S’il fallait trouver un point positif à la terrible crise sanitaire qui touche le monde depuis fin 2019, ce serait sans doute son influence sur l’environnement. En effet, selon une nouvelle recherche réalisée par des scientifiques de l'Institut de recherche sur l'impact du changement climatique à Potsdam (Allemagne), une baisse sans précédent des émissions de dioxyde de carbone a été observée au cours de la première partie de

l'année 2020.

Selon l’équipe qui a supervisé les travaux, les émissions de dioxyde de carbone ont diminué de 8,8% par rapport à la même période en 2019, soit une baisse totale de 1551 millions de tonnes. Parue dans Nature Commucations, cette recherche offre un aperçu précis de l'influence de la Covid-19 sur la consommation mondiale d'énergie.

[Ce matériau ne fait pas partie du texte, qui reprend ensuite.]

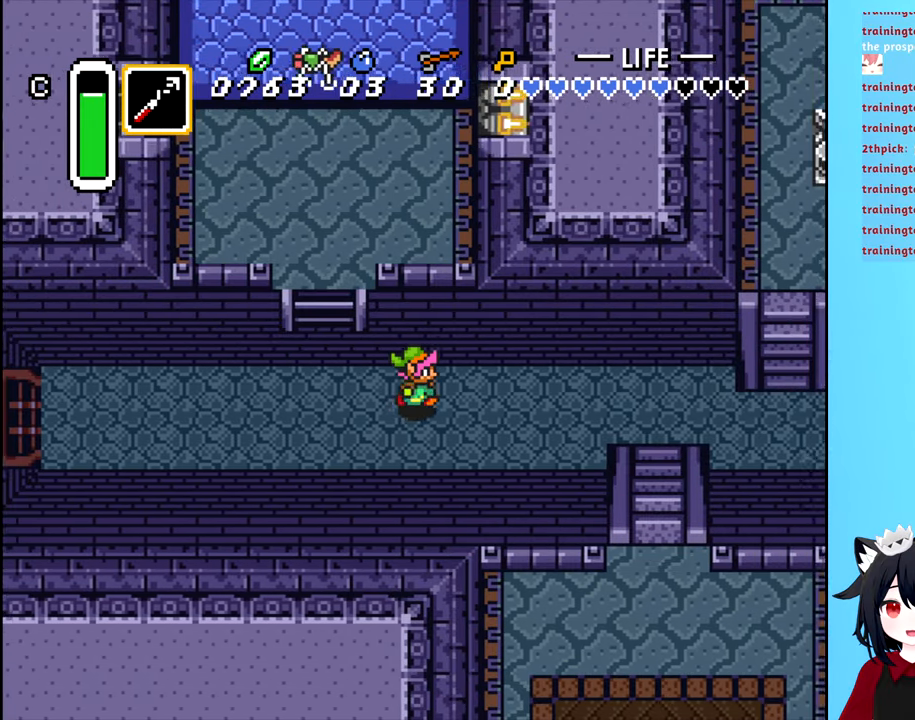
{"buttons": ["DPAD_RIGHT"], "events": []}
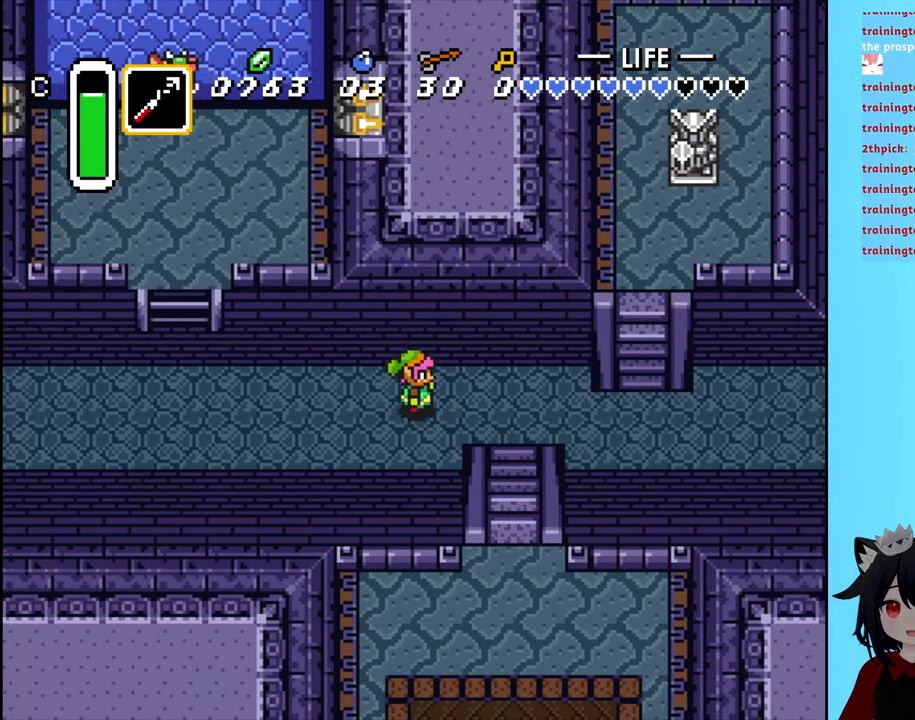
{"buttons": ["DPAD_RIGHT"], "events": [[350, "DPAD_DOWN", "down"], [450, "DPAD_DOWN", "up"]]}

Elle suggère également les mesures fondamentales

qui pourraient être prises pour stabiliser le climat mondial au lendemain de la pandémie.

Forte baisse dans le secteur des transports terrestres

L’étude montre également quelles parties de l'économie mondiale ont été les plus touchées.

La plus grande réduction des émissions a ainsi été observée dans le secteur des transports terrestres, avec une réduction des émissions de CO2 de 40% dans le monde entier. Une baisse provoquée en grande partie par les mesures de confinement et le travail à domicile, supposent les chercheurs.

En revanche, les secteurs de l'électricité et de l'industrie ont moins contribué à cette baisse, avec respectivement -22 % et -17 %, tout comme les secteurs de l'aviation et du transport maritime. De manière surprenante, même le secteur résidentiel a connu une légère baisse des émissions de 3%, ce que les scientifiques expliquent par des températures hivernales anormalement élevées dans l'hémisphère nord (et donc une consommation réduite de chauffage pour les particuliers).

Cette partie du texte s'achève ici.